Mr Procaccini’s speech reads in full:
Thank you President,
talking about competitiveness today in this Chamber is right, and it is late. I thank President Draghi for his valuable contribution of analysis. I only regret that it comes after, or rather because of, the mistakes made during a political season, the last one, dominated by the red and green lefts.
For years we have been calling for common sense in the pursuit of a just and shared goal such as environmental conservation. For years we have fought against measures that appeared furiously radical and short-sighted looking at the international geopolitical framework.
The result of those mistakes is all in the Draghi report. An abrupt, heavy, but not unexpected loss of competitiveness. Not matched by the benefit to the planet that we would all like. 2023 was the year with the highest global CO2emissions ever, despite the fact that they plummeted in the European Union.
We are the only major region in the world to have introduced a significant price on its CO2 emissions. Which translates into higher production costs and the price of the end product, within a market that is increasingly global, but also increasingly uneven in its starting conditions.

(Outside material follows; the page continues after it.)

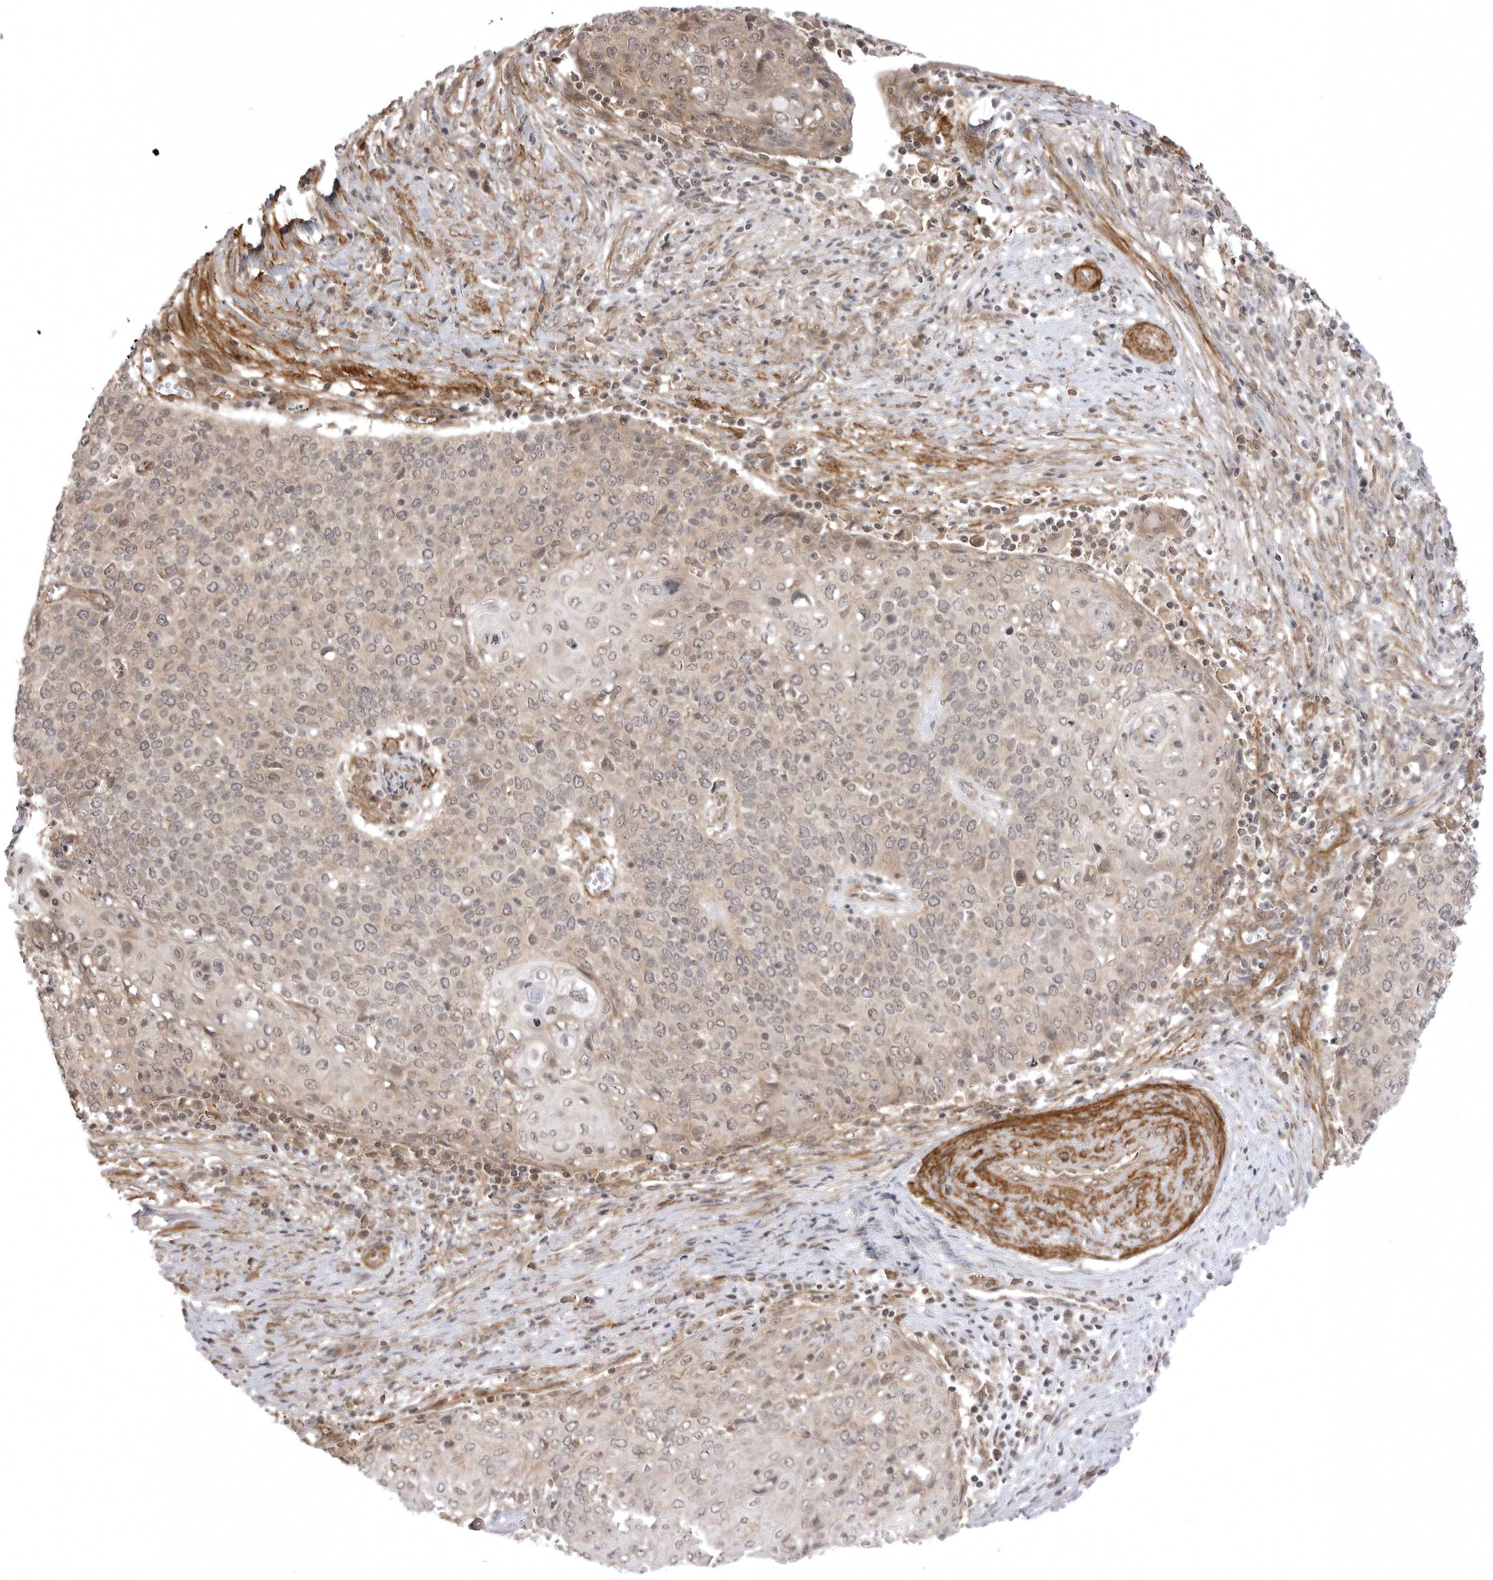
{"staining": {"intensity": "weak", "quantity": "<25%", "location": "cytoplasmic/membranous"}, "tissue": "cervical cancer", "cell_type": "Tumor cells", "image_type": "cancer", "snomed": [{"axis": "morphology", "description": "Squamous cell carcinoma, NOS"}, {"axis": "topography", "description": "Cervix"}], "caption": "Immunohistochemistry of human squamous cell carcinoma (cervical) demonstrates no expression in tumor cells.", "gene": "SORBS1", "patient": {"sex": "female", "age": 39}}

It has already been said: European companies face electricity costs 2-3 times higher than the US, not to mention China. The price of natural gas is even 5 times higher than in the US.
Of course, with big investments we will still be able to change course, but if the EU continues to self-sabotage its economy, well, it will be like emptying the sea with a teaspoon.
We have to come back to the realisation that environmental conservation, as well as social inclusion policies, are a privilege that only prosperous and dynamic economies can afford.
Even this morning, in the conference of presidents, I happened to hear words from the left that betray a feeling of annoyance towards economic competitiveness. As if it were something to be stigmatised, to be contained, to be sacrificed on the altar of environmentalism. Something sinisterly similar to the concept of ‘happy degrowth’ that we had to deal with a few years ago. It’s socialism coming back in through the window after having been shown the door in the last century.
On the contrary, we believe that we need a self-limitation of European legislative and regulatory activity. Today as yesterday, we believe in innovation, in technological neutrality, in the free market. We believe in human beings, who, if left free to pursue their own happiness, make the world grow.